Task data Block Start

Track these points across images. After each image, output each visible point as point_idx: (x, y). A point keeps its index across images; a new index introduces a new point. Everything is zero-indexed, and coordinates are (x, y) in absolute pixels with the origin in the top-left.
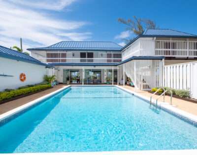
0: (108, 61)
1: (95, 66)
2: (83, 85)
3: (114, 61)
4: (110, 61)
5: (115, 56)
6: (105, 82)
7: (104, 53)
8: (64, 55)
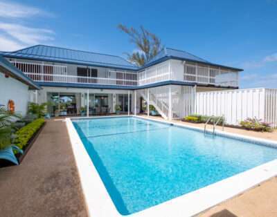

Task data Block End

Work item: Rewrite the data above with "absolute pixels" swapped for "pixel units" and everything else unchanged, leaving out the pictures.

Result below:
Track these points across images. After each image, output each visible point as point_idx: (x, y). A point keeps its index across images; a new index introduces a new point. Everything is zero-indexed, and coordinates are (x, y) in pixel units with the origin in the top-left.
0: (108, 61)
1: (95, 66)
2: (83, 85)
3: (114, 61)
4: (110, 61)
5: (115, 56)
6: (105, 82)
7: (104, 53)
8: (64, 55)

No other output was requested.